Tbh, it would be a mildly annoying thing if my daughter hadn’t been given a lift from another parent-to be forgotten about. Like I’ve said, a 15 year old walking home in their own village at twilight even if bad weather isn’t a big deal. I can’t believe so much energy has been given to feeling sore about someone not dropping a teenager off.

mrsplum2015 · 24/07/2023 10:31

I really do agree @MrsRachelDanvers

I've got teens, one now older than this.

I really wouldn't read anything into it.

Yes I am the same and I always offer a lift if I think one is needed but often I would be told oh no such and such is going elsewhere or whatever and i wouldn't think twice. To be honest life is so busy with my own dc and work pets house etc, the last thing I will be giving headspace to at 930 on a Sunday night is someone else's child's arrangement.

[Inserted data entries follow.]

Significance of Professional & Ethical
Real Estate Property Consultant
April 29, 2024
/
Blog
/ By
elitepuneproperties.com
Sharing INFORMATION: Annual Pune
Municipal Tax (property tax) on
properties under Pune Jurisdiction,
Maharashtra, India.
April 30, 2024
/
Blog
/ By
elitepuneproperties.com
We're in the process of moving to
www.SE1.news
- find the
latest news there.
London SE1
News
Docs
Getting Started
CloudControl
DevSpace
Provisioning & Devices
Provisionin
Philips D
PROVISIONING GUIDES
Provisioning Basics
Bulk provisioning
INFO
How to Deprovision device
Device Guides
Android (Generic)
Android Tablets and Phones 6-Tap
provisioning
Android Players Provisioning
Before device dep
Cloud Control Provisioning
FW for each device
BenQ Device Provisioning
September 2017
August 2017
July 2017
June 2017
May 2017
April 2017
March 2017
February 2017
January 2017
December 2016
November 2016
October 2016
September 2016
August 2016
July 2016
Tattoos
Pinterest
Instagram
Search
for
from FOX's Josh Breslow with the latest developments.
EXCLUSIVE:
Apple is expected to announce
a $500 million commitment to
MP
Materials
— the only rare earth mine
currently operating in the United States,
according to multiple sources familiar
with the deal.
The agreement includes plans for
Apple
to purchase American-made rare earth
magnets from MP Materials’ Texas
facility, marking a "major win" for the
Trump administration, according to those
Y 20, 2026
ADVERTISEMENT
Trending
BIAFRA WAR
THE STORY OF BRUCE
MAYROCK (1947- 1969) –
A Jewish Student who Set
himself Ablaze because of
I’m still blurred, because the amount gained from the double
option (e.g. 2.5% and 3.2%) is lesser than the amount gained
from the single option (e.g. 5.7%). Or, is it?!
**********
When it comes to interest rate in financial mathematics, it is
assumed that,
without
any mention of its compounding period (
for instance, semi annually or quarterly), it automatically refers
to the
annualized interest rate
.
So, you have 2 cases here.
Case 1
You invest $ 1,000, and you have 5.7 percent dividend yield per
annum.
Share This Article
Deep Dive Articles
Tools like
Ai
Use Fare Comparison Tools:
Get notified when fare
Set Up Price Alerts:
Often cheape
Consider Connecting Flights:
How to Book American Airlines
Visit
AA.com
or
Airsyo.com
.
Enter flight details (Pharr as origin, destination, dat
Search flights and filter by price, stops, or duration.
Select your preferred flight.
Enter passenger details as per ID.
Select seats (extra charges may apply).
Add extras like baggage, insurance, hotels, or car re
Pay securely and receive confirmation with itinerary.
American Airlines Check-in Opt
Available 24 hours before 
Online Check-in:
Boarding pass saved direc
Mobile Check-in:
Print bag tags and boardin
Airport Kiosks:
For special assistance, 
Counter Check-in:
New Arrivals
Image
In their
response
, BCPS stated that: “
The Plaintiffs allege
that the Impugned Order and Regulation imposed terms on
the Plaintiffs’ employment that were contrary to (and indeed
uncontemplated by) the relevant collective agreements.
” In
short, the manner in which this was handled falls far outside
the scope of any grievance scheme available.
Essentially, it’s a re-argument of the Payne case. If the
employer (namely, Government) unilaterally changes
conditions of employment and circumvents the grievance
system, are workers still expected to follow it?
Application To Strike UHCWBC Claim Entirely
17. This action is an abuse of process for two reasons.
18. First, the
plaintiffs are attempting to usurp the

curaçao · 24/07/2023 10:39

How far south are you? I don't think it was that dark at 9.45 ish.

RampantIvy · 24/07/2023 10:50

curaçao · 24/07/2023 10:39

How far south are you? I don't think it was that dark at 9.45 ish.

The weather has been truly awful so it was nearly dark in South Yorkshire at that time.

Sixmonthcruise · 24/07/2023 10:52

curaçao it’s was darker than usual because of the awful weather.

OP posts:
Oblomov23 · 24/07/2023 11:10

Even with the adhd, you need to talk to her about taking responsibility. She could've borrowed the phone of any of the 3 friends at any point and phoned you. You need to talk to her about her decision making.

RampantIvy · 24/07/2023 11:17

Regardless of how old the daughter is I wouldn't leave a friend to walk home in the rain. None of my friends will see 50 again and I treat them how I would like to be treated myself. It's just the considerate thing to do, and anyone with any kind of social awareness would do this.